▶ _Records provided_:
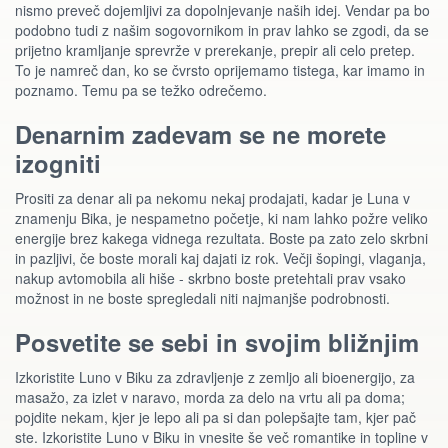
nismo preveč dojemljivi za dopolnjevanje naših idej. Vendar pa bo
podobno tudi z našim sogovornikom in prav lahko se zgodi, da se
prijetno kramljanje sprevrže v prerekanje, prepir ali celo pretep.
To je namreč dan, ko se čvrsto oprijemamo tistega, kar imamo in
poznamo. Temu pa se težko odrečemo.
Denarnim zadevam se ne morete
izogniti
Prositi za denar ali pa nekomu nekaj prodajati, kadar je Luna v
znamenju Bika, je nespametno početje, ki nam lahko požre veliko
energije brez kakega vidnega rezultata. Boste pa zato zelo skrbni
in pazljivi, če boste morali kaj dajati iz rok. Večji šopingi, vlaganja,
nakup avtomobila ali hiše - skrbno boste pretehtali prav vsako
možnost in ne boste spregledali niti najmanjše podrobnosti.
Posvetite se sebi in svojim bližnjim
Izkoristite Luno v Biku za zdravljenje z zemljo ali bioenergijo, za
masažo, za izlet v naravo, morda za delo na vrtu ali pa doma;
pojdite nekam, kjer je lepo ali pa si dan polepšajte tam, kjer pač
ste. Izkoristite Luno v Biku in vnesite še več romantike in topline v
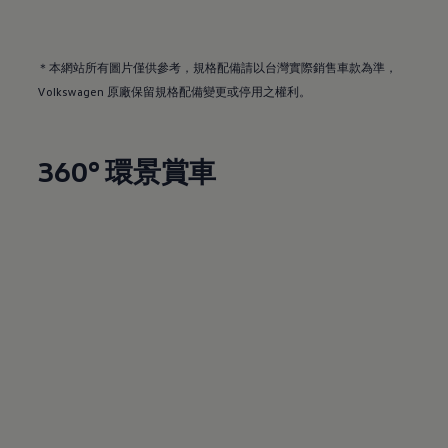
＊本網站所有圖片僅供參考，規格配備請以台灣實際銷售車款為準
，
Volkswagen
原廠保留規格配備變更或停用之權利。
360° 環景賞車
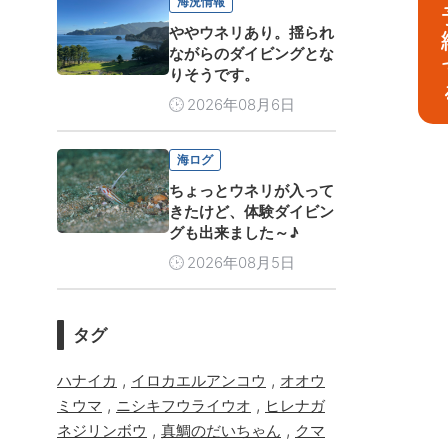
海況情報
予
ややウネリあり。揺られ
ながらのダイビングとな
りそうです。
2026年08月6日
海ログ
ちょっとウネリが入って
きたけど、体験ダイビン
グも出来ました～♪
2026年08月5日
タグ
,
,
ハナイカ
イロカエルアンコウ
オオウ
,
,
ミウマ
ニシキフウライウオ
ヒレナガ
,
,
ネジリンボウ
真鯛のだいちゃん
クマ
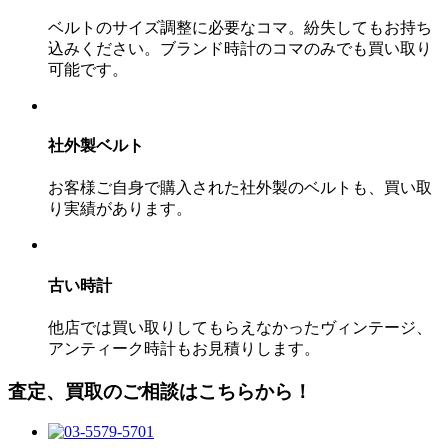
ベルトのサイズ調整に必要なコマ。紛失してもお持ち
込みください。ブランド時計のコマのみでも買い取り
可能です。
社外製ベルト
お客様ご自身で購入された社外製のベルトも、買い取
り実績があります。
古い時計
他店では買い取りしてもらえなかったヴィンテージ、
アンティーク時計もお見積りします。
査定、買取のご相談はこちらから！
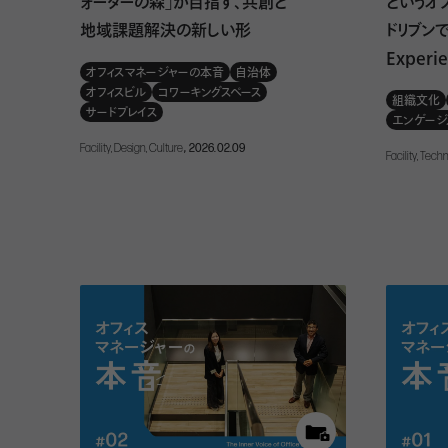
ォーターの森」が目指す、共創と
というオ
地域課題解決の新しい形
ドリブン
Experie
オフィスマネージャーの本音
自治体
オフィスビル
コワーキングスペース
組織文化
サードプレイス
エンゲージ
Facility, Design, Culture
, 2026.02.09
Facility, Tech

▶ _Activity_:
Write out the text of the records exactly, from the beginning through the line that contains "Prositi za denar", including that line. Leave the pictures out of the answer.

▶ _Result of this task_:
nismo preveč dojemljivi za dopolnjevanje naših idej. Vendar pa bo
podobno tudi z našim sogovornikom in prav lahko se zgodi, da se
prijetno kramljanje sprevrže v prerekanje, prepir ali celo pretep.
To je namreč dan, ko se čvrsto oprijemamo tistega, kar imamo in
poznamo. Temu pa se težko odrečemo.
Denarnim zadevam se ne morete
izogniti
Prositi za denar ali pa nekomu nekaj prodajati, kadar je Luna v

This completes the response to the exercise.